■ INSTRUCTIONS TO FOLLOW ■
All the lines below need retyping exactly, apart from the images.

[GIVEN RECORDS Boundary: Start]

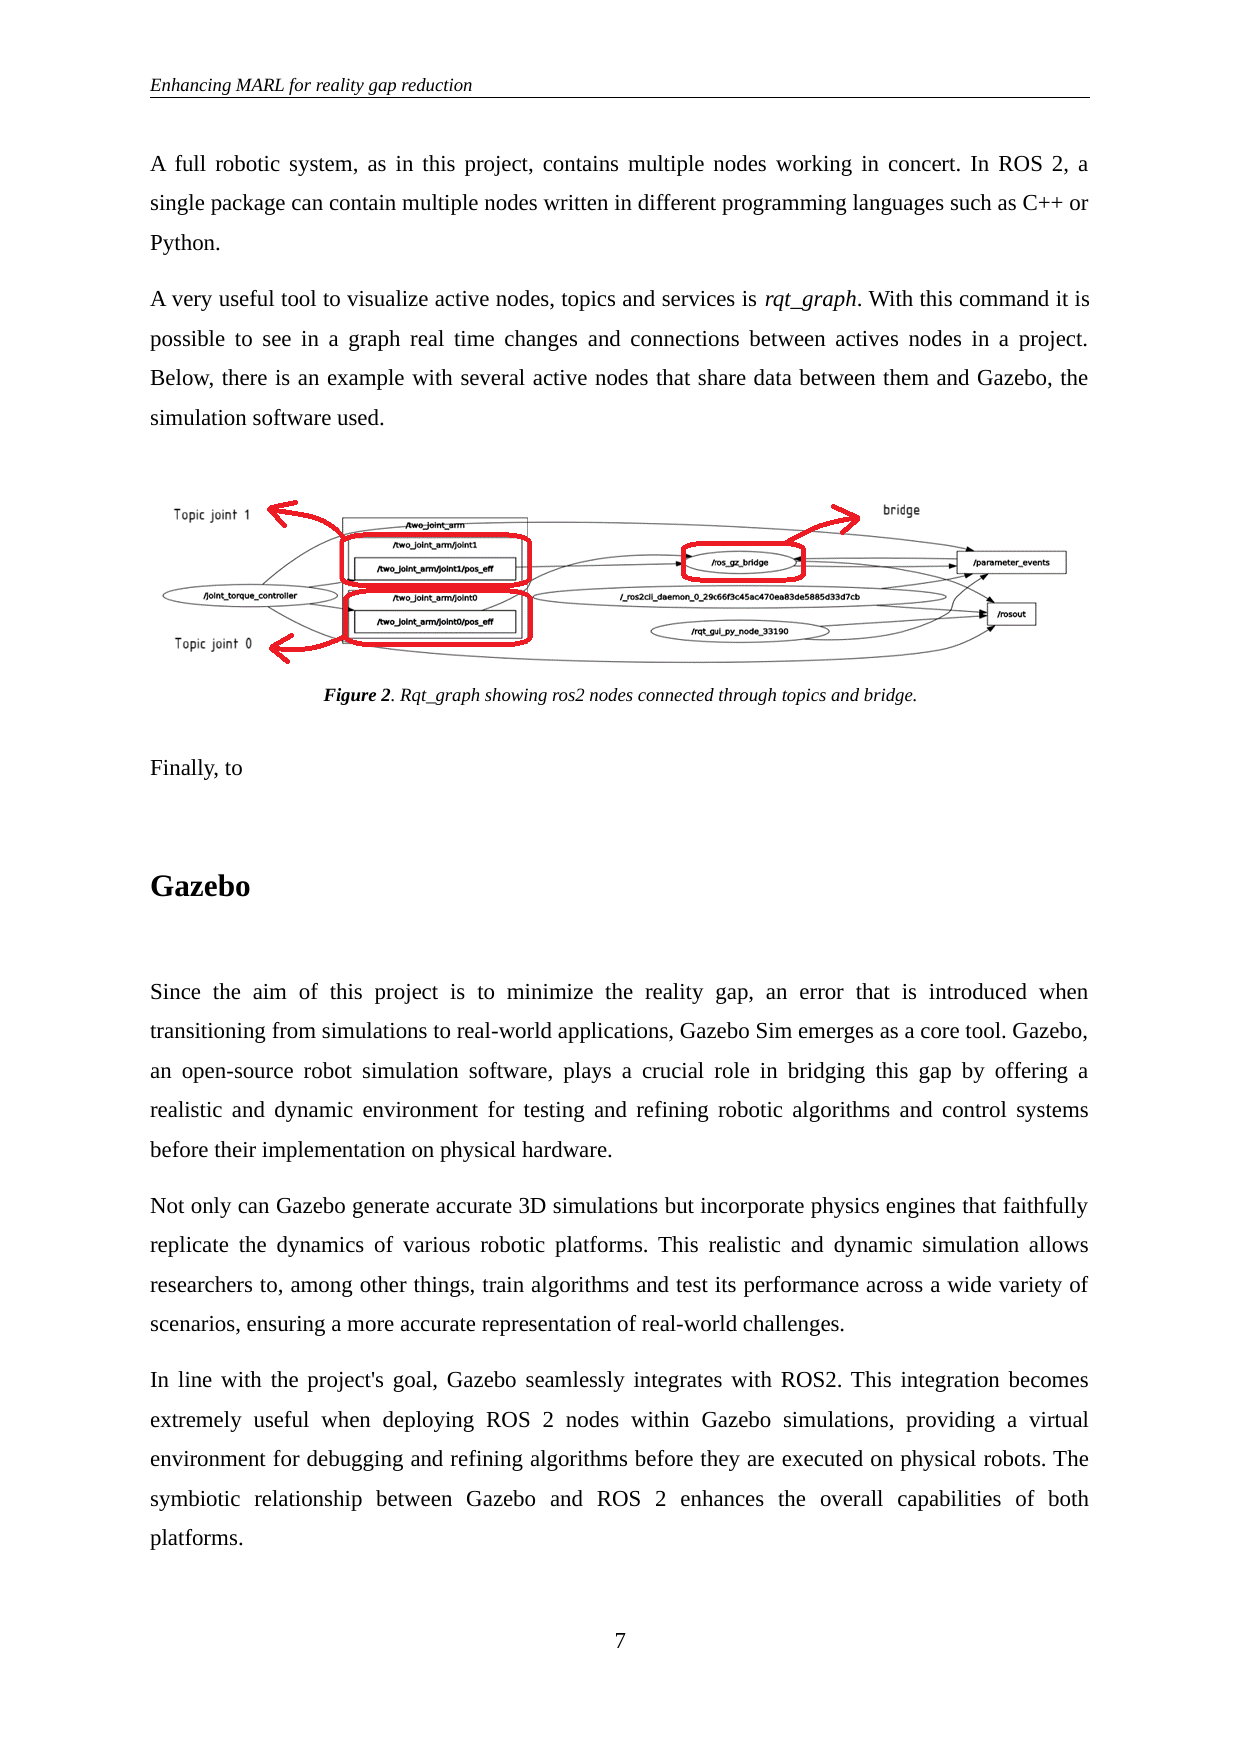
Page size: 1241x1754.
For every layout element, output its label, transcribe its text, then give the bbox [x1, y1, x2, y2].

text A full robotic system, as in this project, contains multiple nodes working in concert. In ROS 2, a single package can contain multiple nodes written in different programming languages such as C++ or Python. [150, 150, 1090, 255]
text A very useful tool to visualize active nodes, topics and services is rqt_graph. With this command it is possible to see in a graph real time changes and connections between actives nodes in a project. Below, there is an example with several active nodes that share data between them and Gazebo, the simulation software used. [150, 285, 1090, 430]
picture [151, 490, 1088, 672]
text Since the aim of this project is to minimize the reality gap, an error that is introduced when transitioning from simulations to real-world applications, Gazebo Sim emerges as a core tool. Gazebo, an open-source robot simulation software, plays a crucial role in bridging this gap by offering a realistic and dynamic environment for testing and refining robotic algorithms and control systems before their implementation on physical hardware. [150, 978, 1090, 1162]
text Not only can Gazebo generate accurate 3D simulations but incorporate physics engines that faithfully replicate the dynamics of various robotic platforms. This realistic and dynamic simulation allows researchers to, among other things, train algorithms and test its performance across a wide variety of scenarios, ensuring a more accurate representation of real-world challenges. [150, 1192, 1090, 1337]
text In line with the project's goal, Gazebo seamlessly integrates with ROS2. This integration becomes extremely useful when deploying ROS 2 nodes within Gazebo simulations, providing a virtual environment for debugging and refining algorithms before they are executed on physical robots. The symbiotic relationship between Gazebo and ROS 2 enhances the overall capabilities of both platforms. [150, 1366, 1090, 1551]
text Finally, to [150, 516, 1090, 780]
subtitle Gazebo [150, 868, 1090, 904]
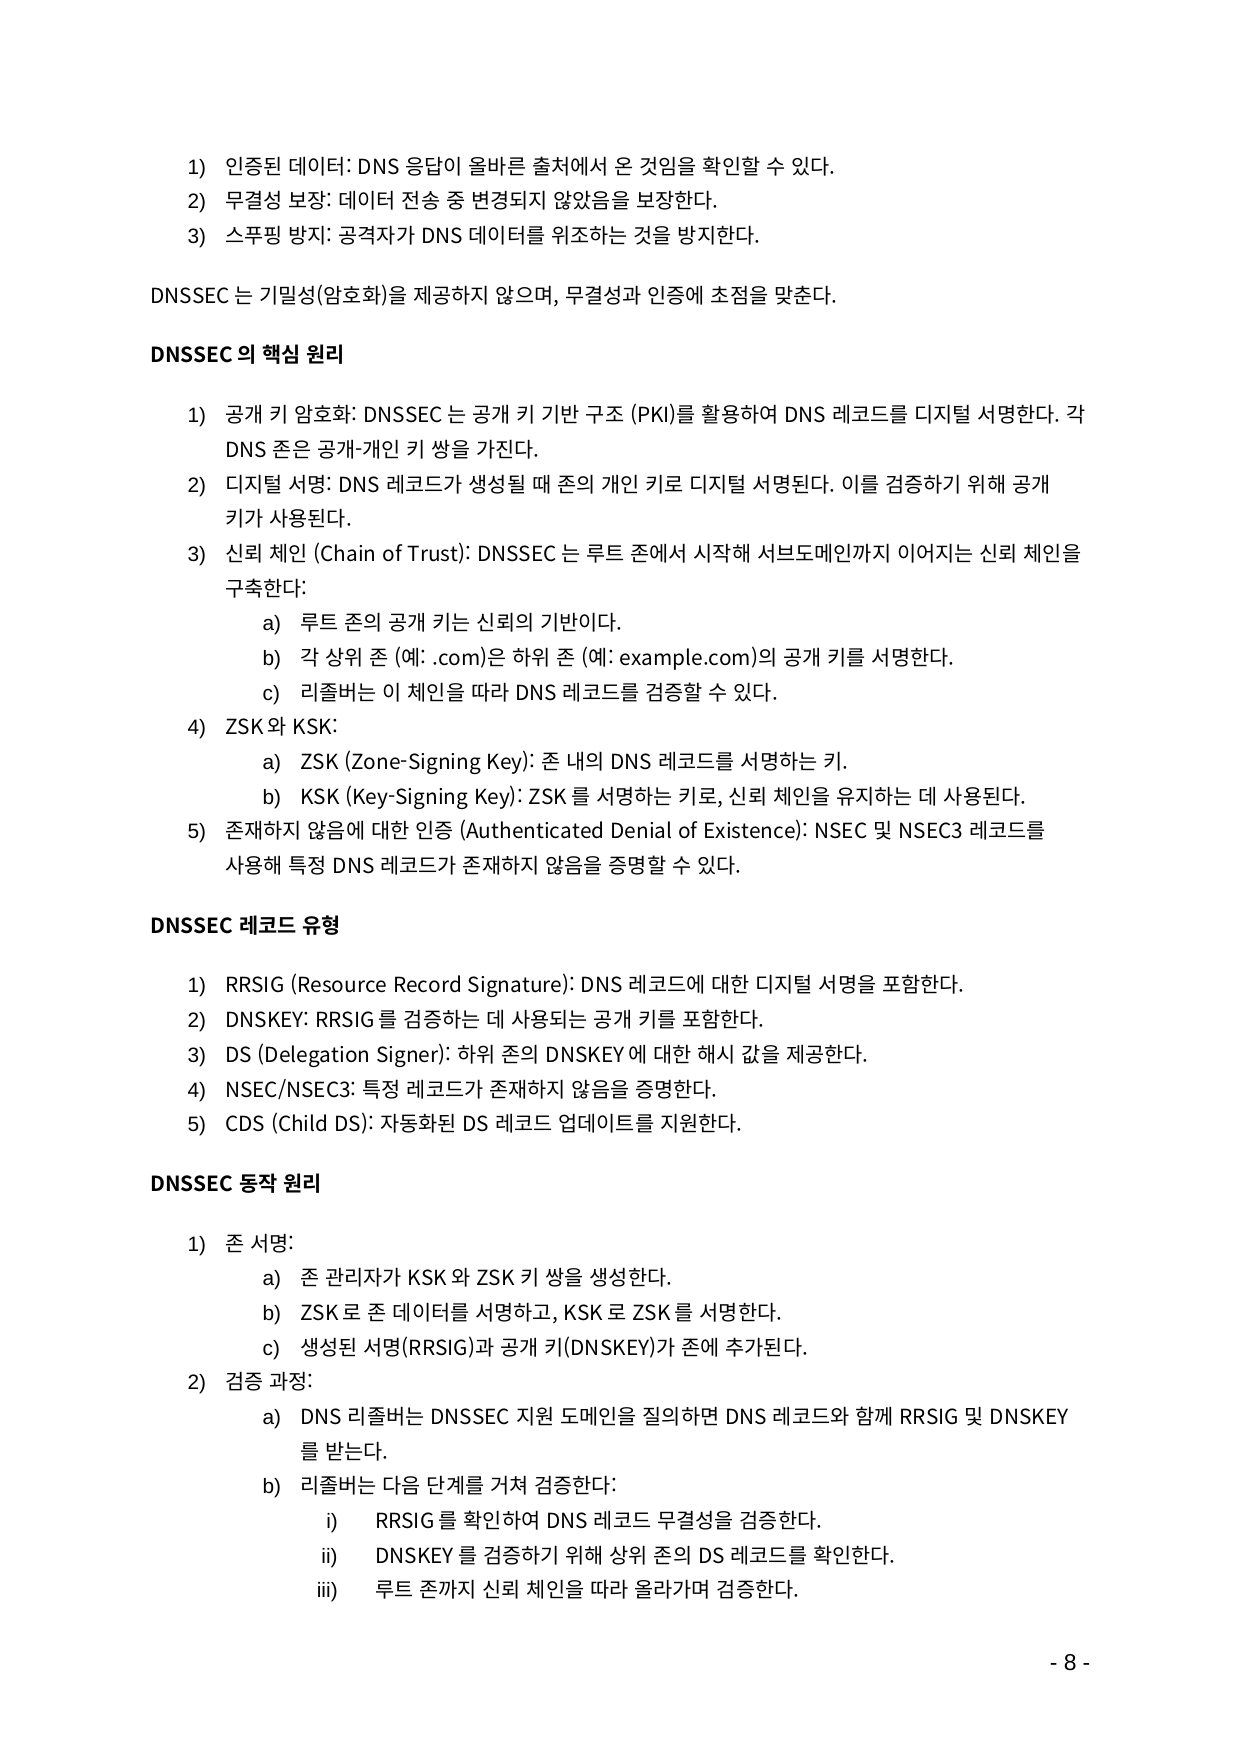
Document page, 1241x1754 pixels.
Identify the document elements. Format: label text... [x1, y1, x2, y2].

[GIVEN RECORDS Boundary: End]

■ RESPONSE BOX ■
Page size: 1241x1754.
For every layout element, output its label, transcribe its text, then give the bbox [x1, y1, x2, y2].

text A full robotic system, as in this project, contains multiple nodes working in concert. In ROS 2, a single package can contain multiple nodes written in different programming languages such as C++ or Python. [150, 150, 1090, 255]
text A very useful tool to visualize active nodes, topics and services is rqt_graph. With this command it is possible to see in a graph real time changes and connections between actives nodes in a project. Below, there is an example with several active nodes that share data between them and Gazebo, the simulation software used. [150, 285, 1090, 430]
picture [151, 490, 1088, 672]
text Since the aim of this project is to minimize the reality gap, an error that is introduced when transitioning from simulations to real-world applications, Gazebo Sim emerges as a core tool. Gazebo, an open-source robot simulation software, plays a crucial role in bridging this gap by offering a realistic and dynamic environment for testing and refining robotic algorithms and control systems before their implementation on physical hardware. [150, 978, 1090, 1162]
text Not only can Gazebo generate accurate 3D simulations but incorporate physics engines that faithfully replicate the dynamics of various robotic platforms. This realistic and dynamic simulation allows researchers to, among other things, train algorithms and test its performance across a wide variety of scenarios, ensuring a more accurate representation of real-world challenges. [150, 1192, 1090, 1337]
text In line with the project's goal, Gazebo seamlessly integrates with ROS2. This integration becomes extremely useful when deploying ROS 2 nodes within Gazebo simulations, providing a virtual environment for debugging and refining algorithms before they are executed on physical robots. The symbiotic relationship between Gazebo and ROS 2 enhances the overall capabilities of both platforms. [150, 1366, 1090, 1551]
text Finally, to [150, 516, 1090, 780]
subtitle Gazebo [150, 868, 1090, 904]
Document page, 1241x1754 pixels.
Identify the document elements. Format: label text... [x1, y1, x2, y2].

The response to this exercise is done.